Mike Hill: Yes, you do, Jeff. And so $20 million of free cash flow this year before that, $5 million. So we’ve got these one-time costs that are really divestiture related expenses as we restructure the business here around the divestitures. So from a cash flow standpoint, yes, $20 million, if we ignore that $5 million additional bullet here in Q2.

Jeff Van Rhee: Okay. And just follow-up on just the prior questions around pipeline and visibility. Jack, any other commentary about the visibility into that top-line acceleration? And specifically speaking to maybe, it sounds like the digital marketing lead gen side has really picked up for you. I think you spent a lot of time to try to get better quantification and measurability in pipelines. Just any color from a pipeline standpoint in those businesses, whether it’s coverage ratios or others that just give you a conviction beyond the 2% for the quarter getting up to 5% and beyond and just how visible that is and what the metrics are telling you.

Jack McDonald: Yes. So a couple things on visibility and some basics here. It’s a strong visibility business in the sense that 93% of our revenue is recurring Net Dollar Retention rate pro forma for those divestitures; Jeff is now up to 99%. Our average contract turn is up to two years now. And our average customer lifetime if you look at the core business today is up over eight years, close to nine years. So those are all positives. Pipeline build has continued to strengthen quarter by quarter over the last six to eight quarters. Coverage ratios are decent. You always want them to be better. We have a pretty good degree of confidence here that we’re going to beat the 2% in the second half of the year and get closer to 3%. And then we’re looking at our internal forecasts are showing something north of 4% next year and obviously, we got to execute to get that done.

But if you look at this business over the past few years, that’s a real turn from where we were. And again, it’s married to EBITDA margins that are going to be closing in on 30% here in the second half of the year and as we move forward in the next year. So Upland as a business has not seen that sort of rule of mid-30s territory in quite some time. So we view that as a positive.

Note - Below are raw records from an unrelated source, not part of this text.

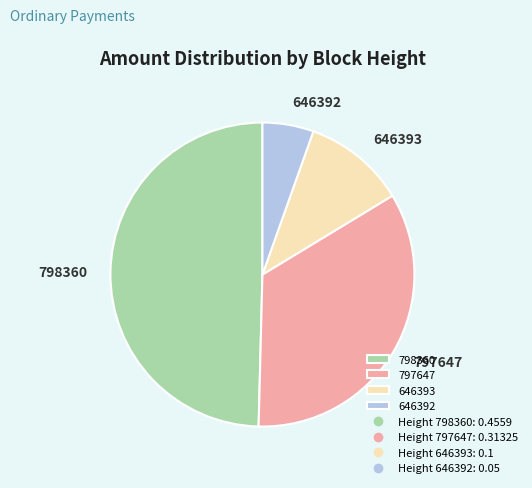

Which category has the smallest portion of the pie?

646392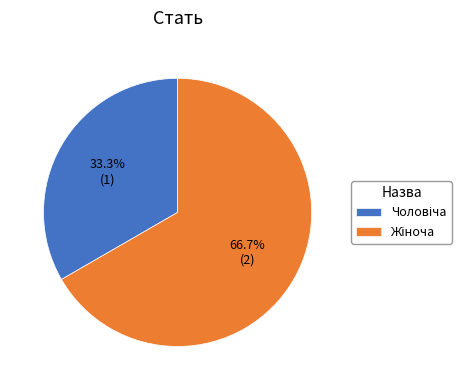

Is there any slice that represents more than half of the pie?

Yes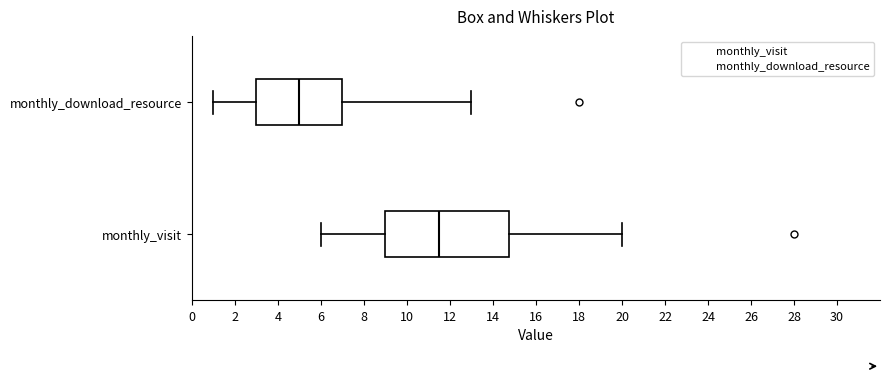

Reading bottom to top, transcribe this box plot: for each box, give where its median line is, the range the box spans, and where its two whiskers end, as read against the x-axis. The values are not printed on the chart, so give them approximately, as read against the axis.

monthly_visit: median 11.6, box 9.0 to 14.8, whiskers 6.0 to 20.0
monthly_download_resource: median 5.0, box 3.0 to 7.0, whiskers 1.0 to 13.0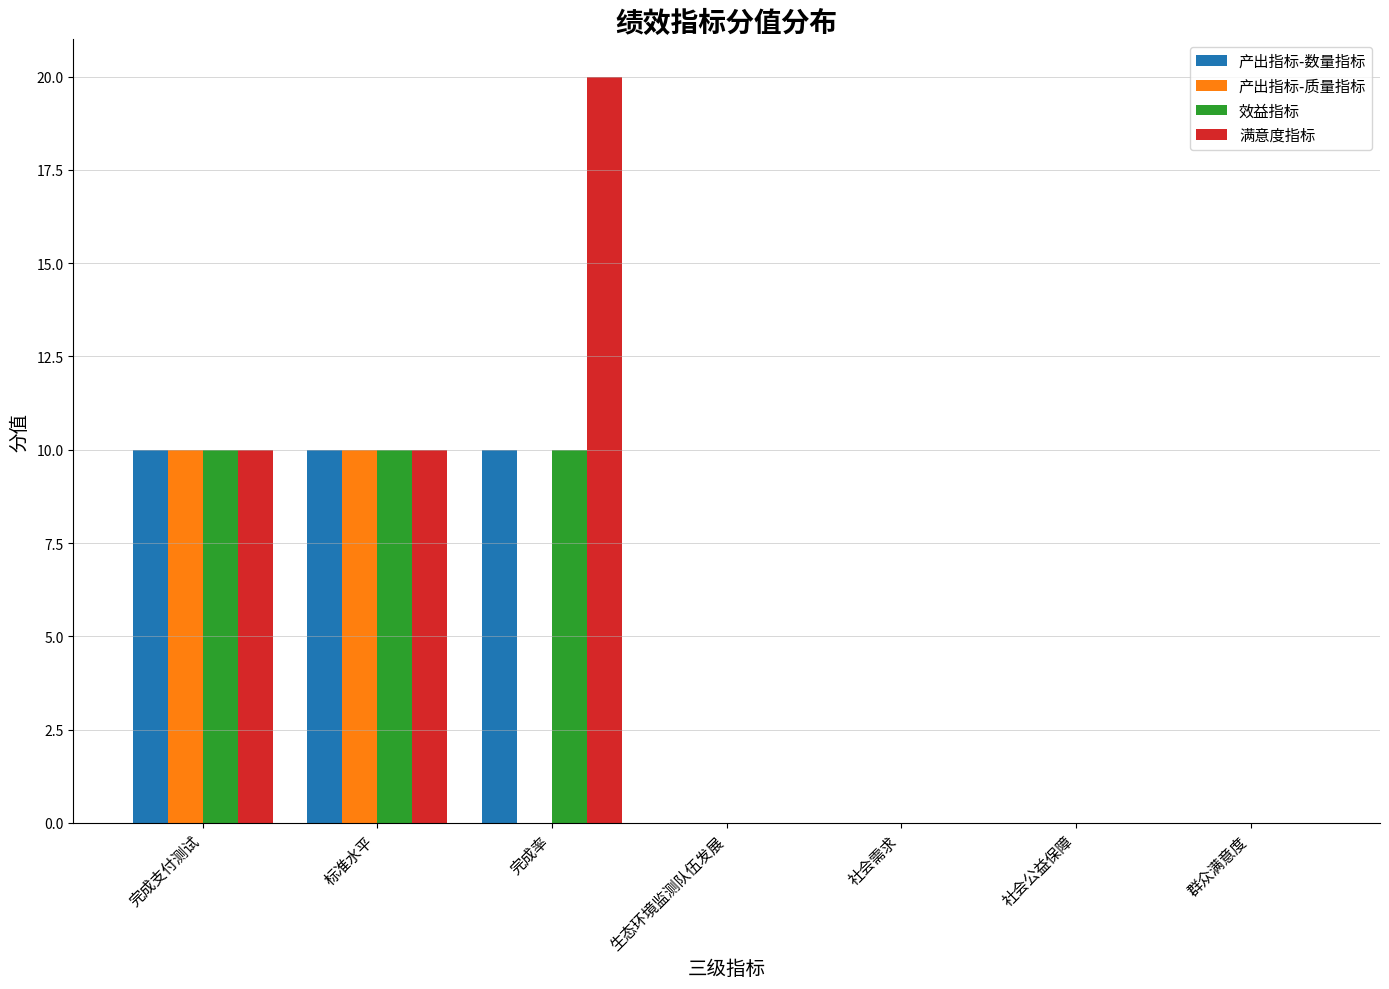

What is the sum of all 产出指标-质量指标 values?

20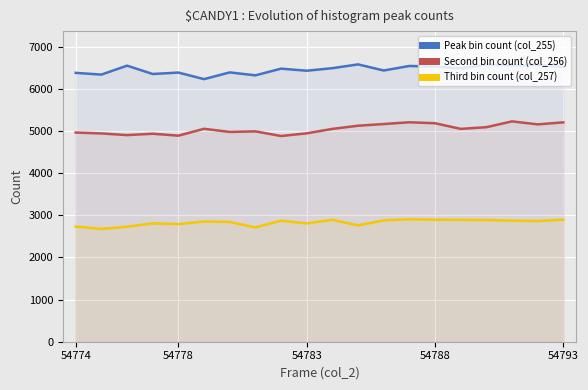

What are all the series names shown in the legend?

Peak bin count (col_255), Second bin count (col_256), Third bin count (col_257)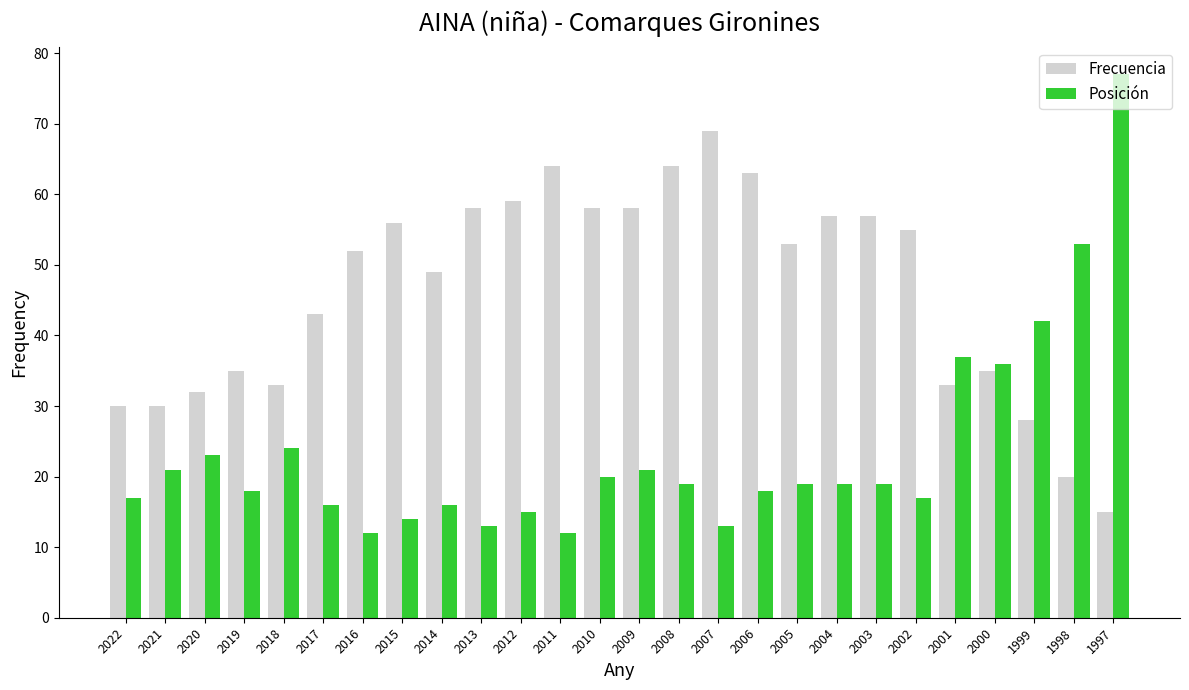

At 2018, list the series in order from smallest to largest.

Posición, Frecuencia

Jeff Van Rhee: Yes, yes, understood. And one last that on the debt, real nice progress. In terms of paying down the debt going forward the thought still targeting paying down $2 million a month. I think that was what you commented previously although we’ve had some lump sums in between here and there.

Jack McDonald: Yes. We have had some lump sums. So — but yes, cash flow dependent that is the target going forward.

Jeff Van Rhee: Yes, got it. Okay, great. Thanks so much.

Jack McDonald: All right. Thank you.

Operator: There are no further questions at this time. I will now turn the call back over to Jack McDonald for closing remarks.

Jack McDonald: Okay. Thank you very much. Sorry for that telephone line interruption in the middle there. We appreciate the questions and we will see you on our next earnings call. Thank you.

Operator: Ladies and gentlemen, that concludes today’s call. Thank you all for joining. You may now disconnect.